Using fortran generics does not help if you call the procedures from a scope with only base class types (the test call from my comment in stackoverflow does not work). [by "generics" in my post I meant generic programming not fortran generic procedudes: class<T1, T2> and similar in other languages, which I think helps with this sort of issue in Java, C#, Delphi, etc.]

Another reason for somtimes having class(*) arguments in the base class here is the nasty problems with circular module dependencies. That at least should be mostly resolved if any compilers ever implement fortran standard submodules. Interesting possibility from type(*) if it's actually allowed in inherited procedures in this way.

We have always felt it appropriate to add diagnostics for incorrect code. We can't always predict what sort of existing code will encounter new diagnostics, but we're glad to help customers understand the issue. In most cases they are happy to have the compiler reveal errors in their code, even if it means having to rewrite some things. Just because something compiled without errors in older versions, that doesn't mean that the code actually did something correct.

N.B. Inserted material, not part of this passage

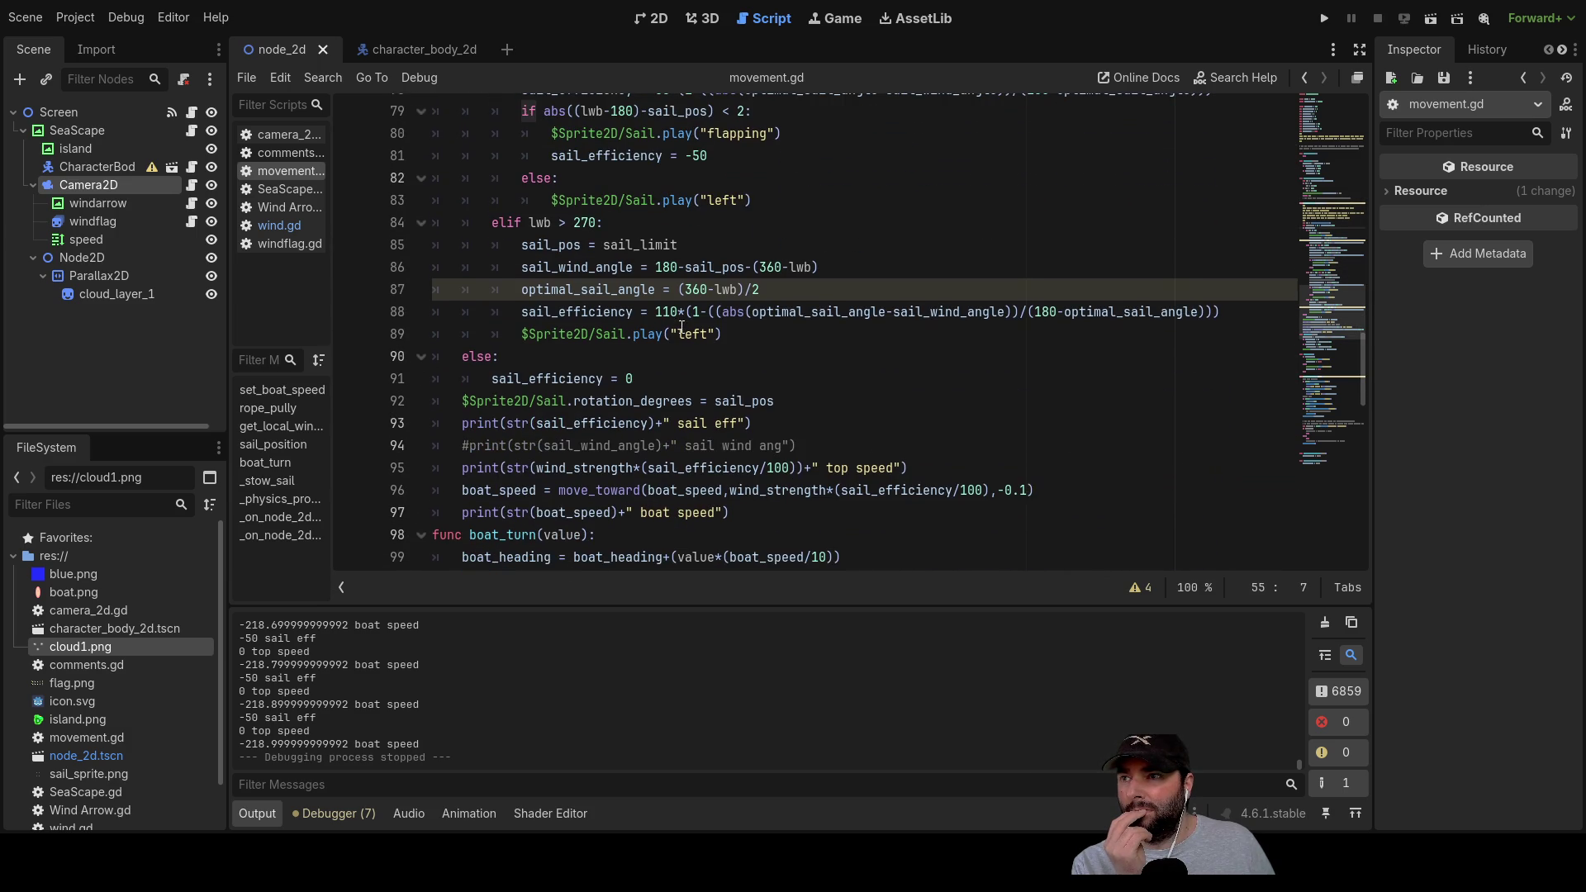
double_click(477, 357)
scroll(750, 308, "up", 1)
scroll(750, 308, "up", 10)
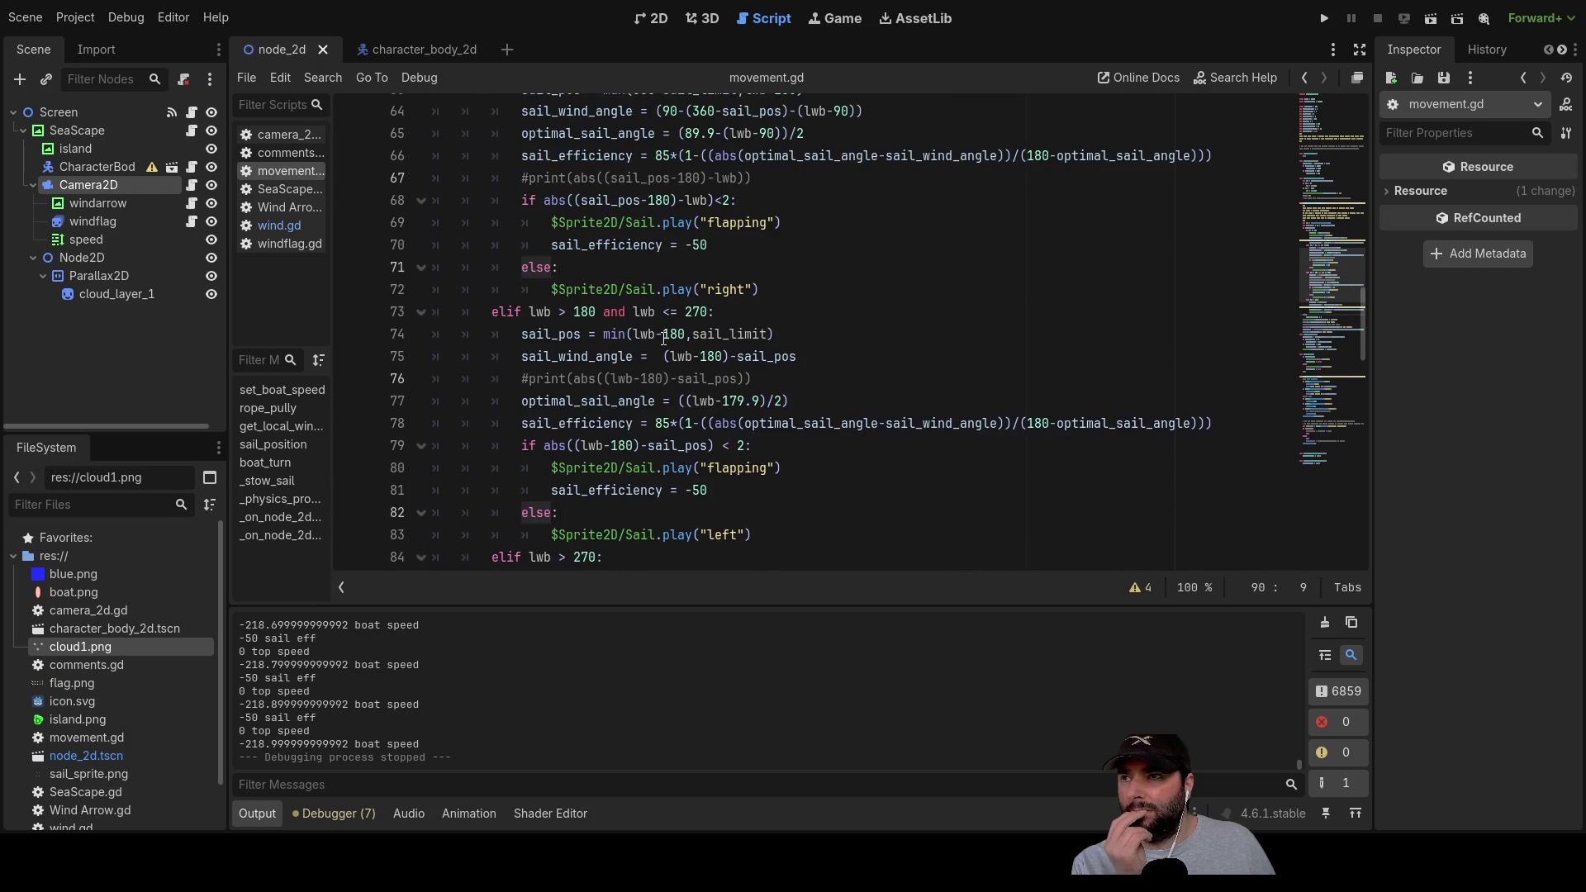
scroll(664, 339, "down", 2)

Incidentally, there are other non-class(*) argument checks that are also missed, e.g. it accepts this oddity

module classes

implicit none
    
    Type AData
    end Type

    Type, extends(AData) :: BData
    end Type

    Type A
    contains
    procedure :: Work
    end type

    Type, extends(A) :: B
    contains
    procedure :: Work => Work2
    end type

    contains

    subroutine Work(this, D)
    class(A) :: this
    class(BData)  :: D

    end subroutine

    subroutine Work2(this, D)
    class(B) :: this
    class(AData) :: D

    end subroutine

    end module classes

antony wrote:

Incidentally, there are other non-class(*) argument checks that are also missed, e.g. it accepts this oddity

module classes

implicit none
    
    Type AData
    end Type

    Type, extends(AData) :: BData
    end Type

    Type A
    contains
    procedure :: Work
    end type

    Type, extends(A) :: B
    contains
    procedure :: Work => Work2
    end type

    contains

    subroutine Work(this, D)
    class(A) :: this
    class(BData)  :: D

    end subroutine

    subroutine Work2(this, D)
    class(B) :: this
    class(AData) :: D

    end subroutine

    end module classes

 

I don't see anything wrong with the above - I think the compiler is correct in this case.

I think this is a classic case of polymorphism.

Since Adata is the parent of Bdata, D in Work2 can be considered to have the same characteristics as D in Work.  The other way around will be a problem i.e., if D in Work were to be declared as AData while declaring D as BData in Work2.

I agree it's functionally fine, but if the rule is arguments must match exactly (excelpt class), it's not right (gfortran rejects it).

Also ifort does not check the "intent"-ness of the dummy arguments, where gfortran does.

antony wrote:

Also ifort does not check the "intent"-ness of the dummy arguments, where gfortran does.

If you can provide an example (like above), that can lead to an escalation with a tracking incident number like the other two cases.

I am pretty sure we do track INTENT, but I will check this (and the other issue.)

The issue with INTENT is interesting. We do detect Work not specifying INTENT and Work2 specifying INTENT(IN). But if Work2 says INTENT(INOUT), we let that through and shouldn't - INOUT is not the same as not specifying INTENT. I have attached this and the different classes case to DPD200253724 as they're all part of the same problem.